The Cybersecurity and Infrastructure Security Agency on Thursday issued a request for comment on how to create a more harmonized system of software identification as part of a larger effort to make the software supply chain more secure.
Since President Joe Biden issued an executive order on improving cybersecurity in 2021, CISA and other federal agencies have been working to prioritize software security by improving vulnerability management and the use of software bill of materials (SBOMs).
The request for comment is designed to establish some uniform parameters to track critical information required to improve software security. Information on known vulnerabilities, what mitigations or security patches are available, and which software is approved for use are all part of the effort, according a white paper released by CISA.
“A more robust software identifier ecosystem must be established for a harmonized software identification ecosystem that facilitates greater automation, inventory visibility, and the multifaceted value proposition of SBOM’s broad adoption,” Sandy Radesky, associate director for vulnerability management at CISA, said in a statement.
CISA is seeking comments on several key issues, including the following:
- Requirements for an effective software identification ecosystem.
- The merits and challenges of available identifier formats.
- The viability of a system based on inherent or defined identifiers.

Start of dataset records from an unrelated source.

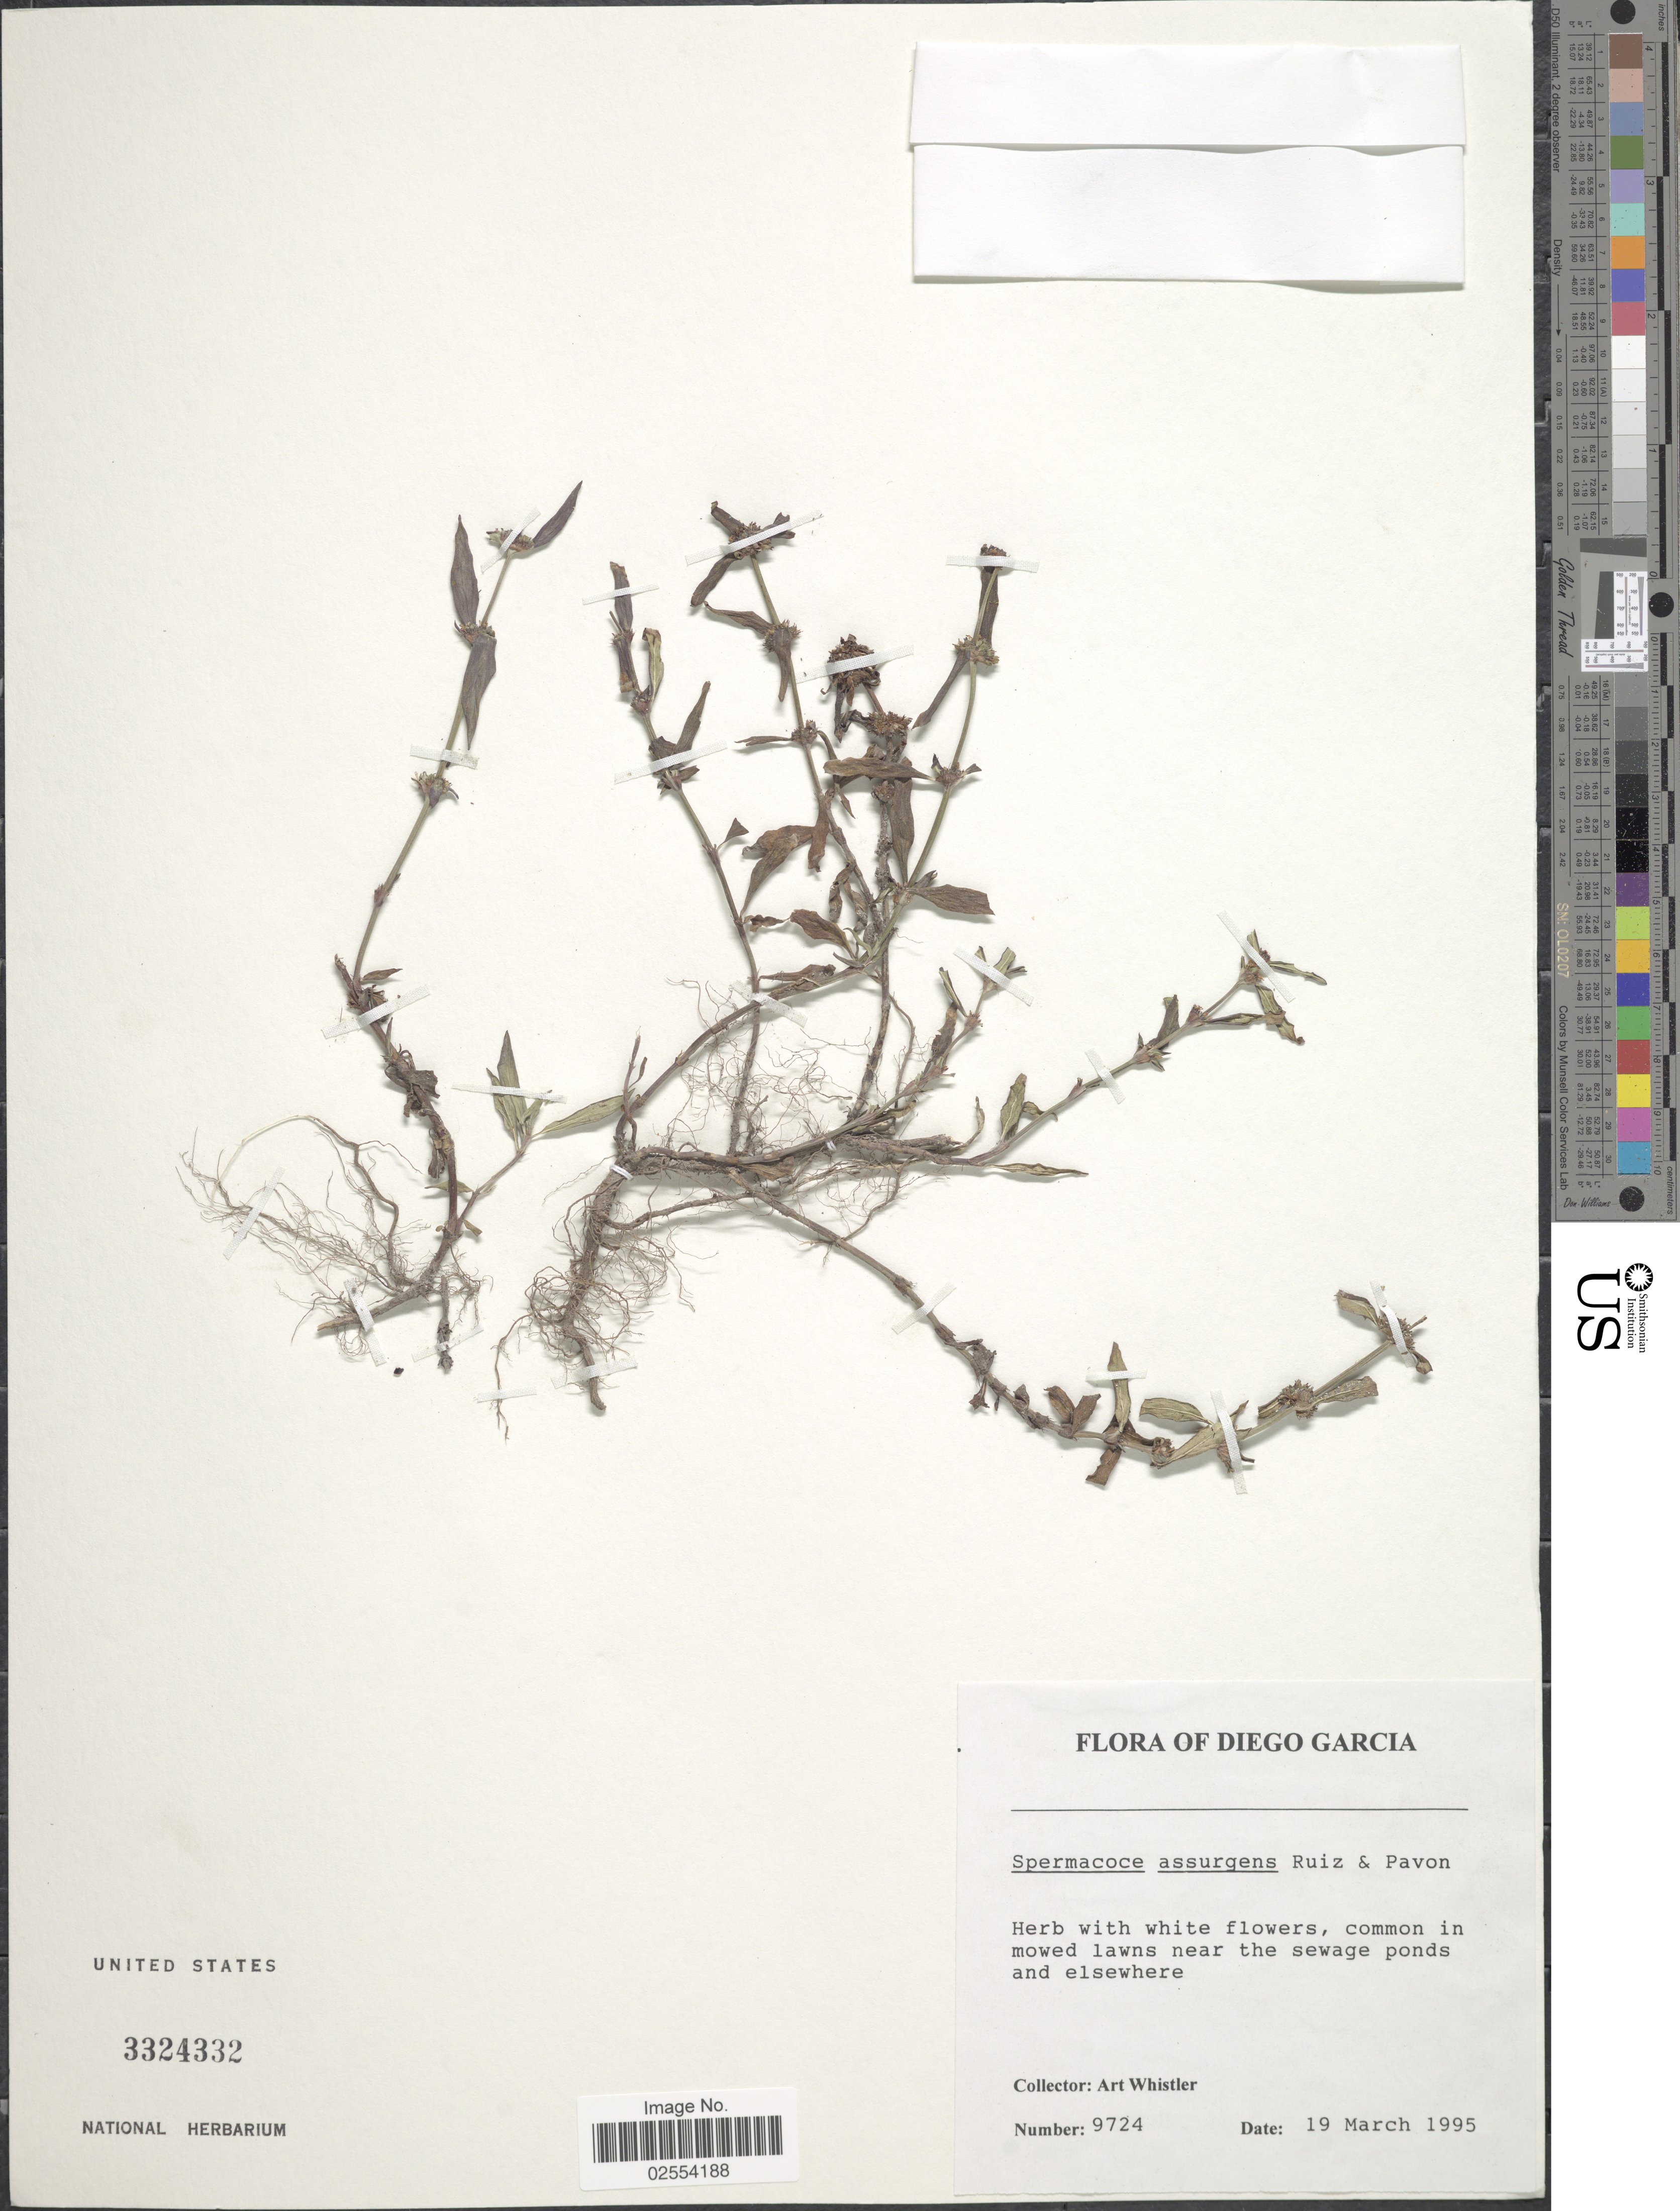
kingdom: Plantae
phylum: Tracheophyta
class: Magnoliopsida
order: Gentianales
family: Rubiaceae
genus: Spermacoce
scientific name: Spermacoce assurgens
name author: Ruiz & Pav.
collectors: A. Whistler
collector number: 9724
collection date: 1995-03-19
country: British Indian Ocean Territory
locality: Diego Garcia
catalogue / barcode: US 3324332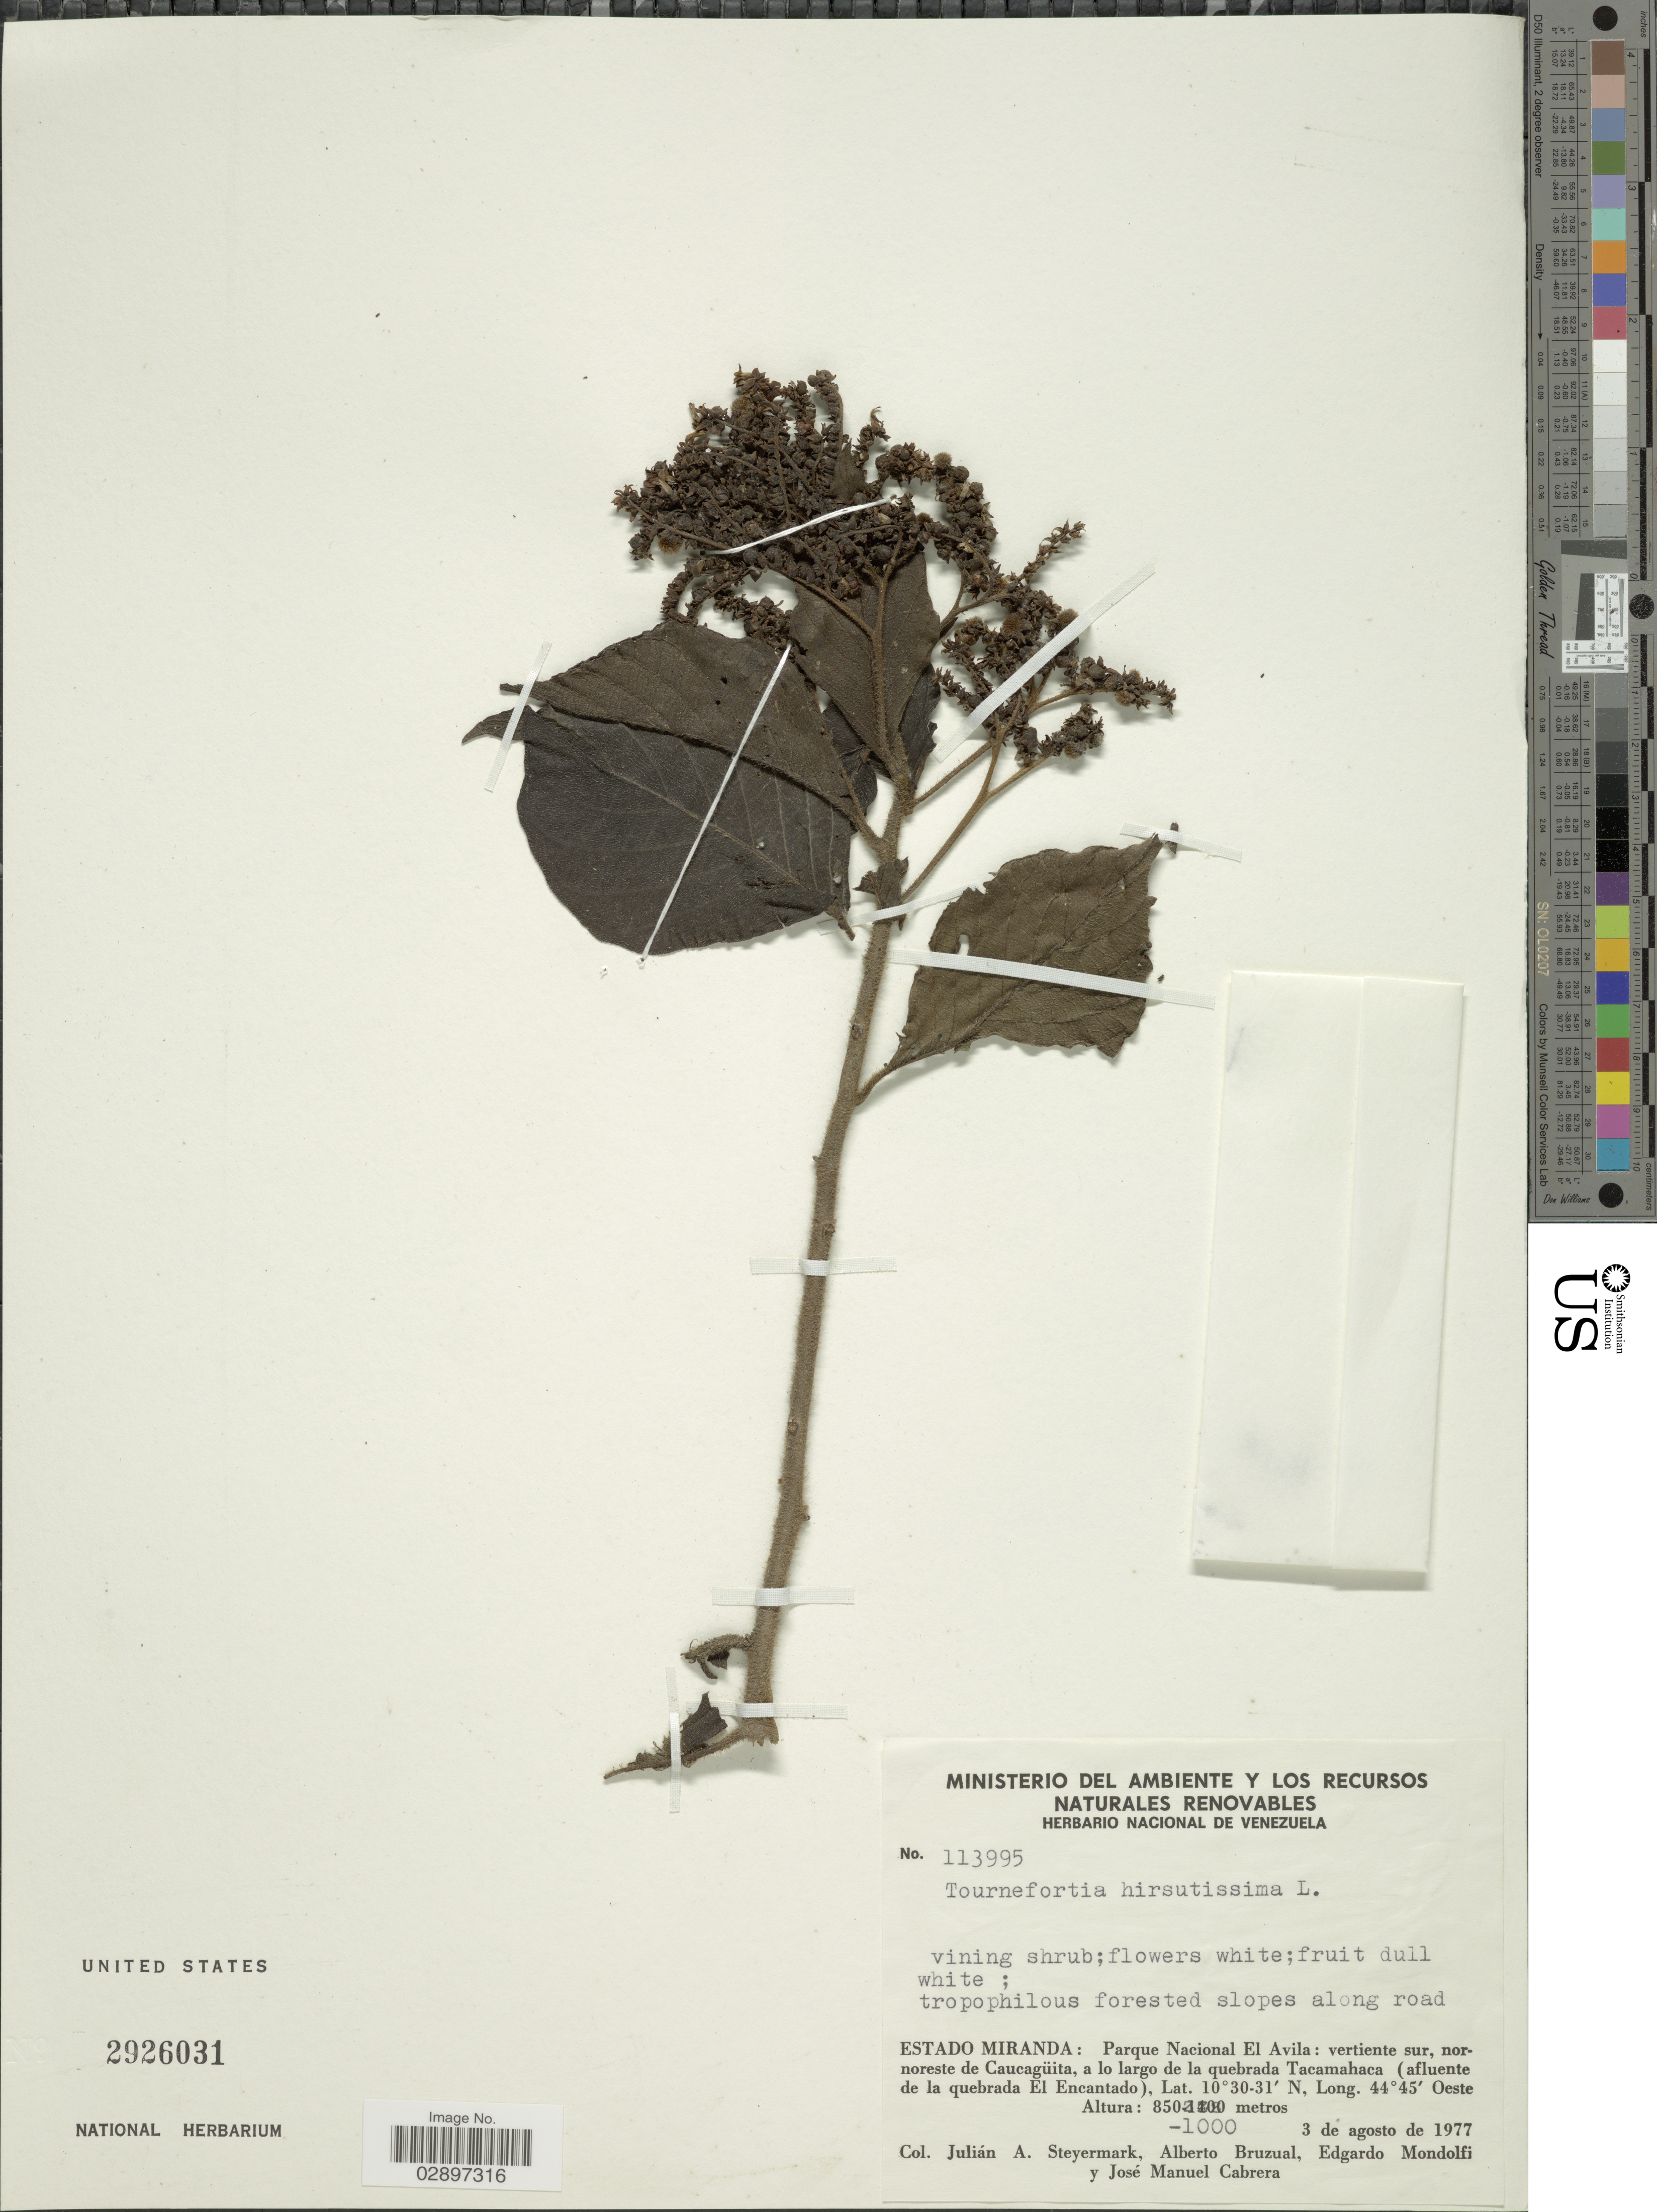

- The need for a central authority or other body for a software identifier ecosystem.
The agency is working with experts from the Homeland Security Systems Engineering and Development Institute to identify important elements of such a system.
All comments must be received by Dec. 11.
Federal authorities also want to create a global authority that will establish common rules and assign responsibilities related to software identification.
“Without a shared understanding around how to identify each piece of software, it is impossible to have SBOMs or vulnerability details that can be exchanged in an automated way,” Brian Fox, co-founder and CTO of Sonatype, said via email. “Can you imagine the chaos of food labels if each vendor had their own name for sugar?”